Quoted passage:
Latter-day Saint Voices


"Latter-day Saint Voices," Ensign, Dec 2008, 60-63

Illustrations by Doug Fakkel

What Little We Had Was Enough

By Sueli de Aquino

Sueli de Aquino, "What Little We Had Was Enough," Ensign, Dec. 2008, 60

Christmas was coming, but this year we were not going to celebrate with an abundance of food and toys. Papa had passed away, and Mama had begun receiving a small pension as a widow, along with a little rent money.

We were in the living room of our apartment, in Rio de Janeiro, Brazil. The room was quiet. Then suddenly we heard a sound as if someone had arrived outside the building.

I got up and looked through the blinds of the window, from which I could see the entrance to our building. I saw a homeless woman. She had a few bags and wore tattered clothes. I observed her for a few moments, curious to see what she would do. She opened a small paper sack, took out a few cookies, and began to eat them. Soon afterward she opened another little sack that contained a few coins and began to count them.

My young heart was moved, and I softly called to my mother, "There's an old woman outside. Come and see." My mother looked, and she also was moved. She asked me to get the can where we kept a little money, and without making a sound, she left our apartment and silently dropped the bills from the building's hallway window.

Exercises:
(a) Reproduce the part of the Ensign article that begins with the words containing "I got up and" and ends with "to count them.".
(b) Answer these questions from the Ensign article:
(i) In what city was the family's apartment?
(ii) What did the homeless woman take out of the small paper sack?
(iii) From what window did the mother drop the bills?
You will not need the rows that follow the Ensign article.

Records from a data source
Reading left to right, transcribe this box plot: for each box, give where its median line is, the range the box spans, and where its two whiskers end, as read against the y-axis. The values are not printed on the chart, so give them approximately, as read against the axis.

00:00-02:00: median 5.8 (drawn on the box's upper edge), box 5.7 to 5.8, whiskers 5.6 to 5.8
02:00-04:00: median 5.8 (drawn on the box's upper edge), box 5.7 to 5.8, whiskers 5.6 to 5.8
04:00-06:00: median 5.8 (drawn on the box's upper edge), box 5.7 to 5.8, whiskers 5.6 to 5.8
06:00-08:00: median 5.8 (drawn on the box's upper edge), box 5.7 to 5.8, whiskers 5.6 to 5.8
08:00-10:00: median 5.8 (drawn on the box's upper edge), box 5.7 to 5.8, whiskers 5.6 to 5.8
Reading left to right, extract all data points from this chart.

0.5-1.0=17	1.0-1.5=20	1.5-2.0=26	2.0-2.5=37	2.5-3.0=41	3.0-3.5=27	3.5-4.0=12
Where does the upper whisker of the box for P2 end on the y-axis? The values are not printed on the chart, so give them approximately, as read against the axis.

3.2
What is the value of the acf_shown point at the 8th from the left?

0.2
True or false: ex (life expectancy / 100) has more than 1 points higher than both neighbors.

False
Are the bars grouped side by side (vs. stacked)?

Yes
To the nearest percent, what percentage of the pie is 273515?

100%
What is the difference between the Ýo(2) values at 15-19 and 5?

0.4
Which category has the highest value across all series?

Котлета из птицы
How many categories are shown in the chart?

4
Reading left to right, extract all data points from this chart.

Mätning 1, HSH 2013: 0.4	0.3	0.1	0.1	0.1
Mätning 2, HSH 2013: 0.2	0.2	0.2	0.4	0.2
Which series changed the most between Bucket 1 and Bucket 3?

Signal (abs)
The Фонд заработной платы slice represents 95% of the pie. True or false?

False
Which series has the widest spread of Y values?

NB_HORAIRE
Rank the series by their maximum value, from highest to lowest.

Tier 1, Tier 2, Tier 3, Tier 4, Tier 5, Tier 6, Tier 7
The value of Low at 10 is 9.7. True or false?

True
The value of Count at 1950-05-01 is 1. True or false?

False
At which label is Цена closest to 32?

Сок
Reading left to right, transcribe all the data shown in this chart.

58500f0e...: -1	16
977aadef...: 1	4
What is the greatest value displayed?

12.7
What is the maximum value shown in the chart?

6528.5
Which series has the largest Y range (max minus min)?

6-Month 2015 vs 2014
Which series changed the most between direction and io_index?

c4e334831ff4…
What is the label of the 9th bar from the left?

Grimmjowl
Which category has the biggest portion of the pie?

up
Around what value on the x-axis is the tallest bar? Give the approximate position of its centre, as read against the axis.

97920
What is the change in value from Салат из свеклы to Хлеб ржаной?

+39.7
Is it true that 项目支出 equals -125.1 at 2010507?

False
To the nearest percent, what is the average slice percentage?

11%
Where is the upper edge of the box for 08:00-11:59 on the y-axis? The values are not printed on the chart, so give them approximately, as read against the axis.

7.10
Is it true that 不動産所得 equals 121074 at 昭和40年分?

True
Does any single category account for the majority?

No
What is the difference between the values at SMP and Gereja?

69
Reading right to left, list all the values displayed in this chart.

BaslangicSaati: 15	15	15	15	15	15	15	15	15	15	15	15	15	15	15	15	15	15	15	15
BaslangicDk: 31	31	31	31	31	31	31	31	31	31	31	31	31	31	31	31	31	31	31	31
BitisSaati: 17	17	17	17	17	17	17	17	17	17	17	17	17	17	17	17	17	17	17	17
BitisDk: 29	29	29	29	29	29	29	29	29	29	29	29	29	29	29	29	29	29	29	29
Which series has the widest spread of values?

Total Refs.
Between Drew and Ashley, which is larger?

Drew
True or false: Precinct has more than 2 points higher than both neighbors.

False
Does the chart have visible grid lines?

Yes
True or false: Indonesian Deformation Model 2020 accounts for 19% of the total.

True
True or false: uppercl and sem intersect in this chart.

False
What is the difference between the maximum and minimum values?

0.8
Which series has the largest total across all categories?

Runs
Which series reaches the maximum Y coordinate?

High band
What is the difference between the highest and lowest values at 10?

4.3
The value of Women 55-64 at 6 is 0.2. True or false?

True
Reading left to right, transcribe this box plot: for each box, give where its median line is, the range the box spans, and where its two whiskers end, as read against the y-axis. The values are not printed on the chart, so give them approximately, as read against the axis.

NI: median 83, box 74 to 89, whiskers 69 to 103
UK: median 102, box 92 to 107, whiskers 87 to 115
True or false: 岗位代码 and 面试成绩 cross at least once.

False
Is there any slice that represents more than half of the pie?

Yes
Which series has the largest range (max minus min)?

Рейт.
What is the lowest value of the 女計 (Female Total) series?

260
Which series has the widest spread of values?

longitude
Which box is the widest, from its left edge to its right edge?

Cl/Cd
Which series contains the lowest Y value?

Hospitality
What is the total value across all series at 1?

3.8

Solutions:
(a)
I got up and looked through the blinds of the window, from which I could see the entrance to our building. I saw a homeless woman. She had a few bags and wore tattered clothes. I observed her for a few moments, curious to see what she would do. She opened a small paper sack, took out a few cookies, and began to eat them. Soon afterward she opened another little sack that contained a few coins and began to count them.

(b)
(i) Rio de Janeiro, Brazil
(ii) A few cookies
(iii) The building's hallway window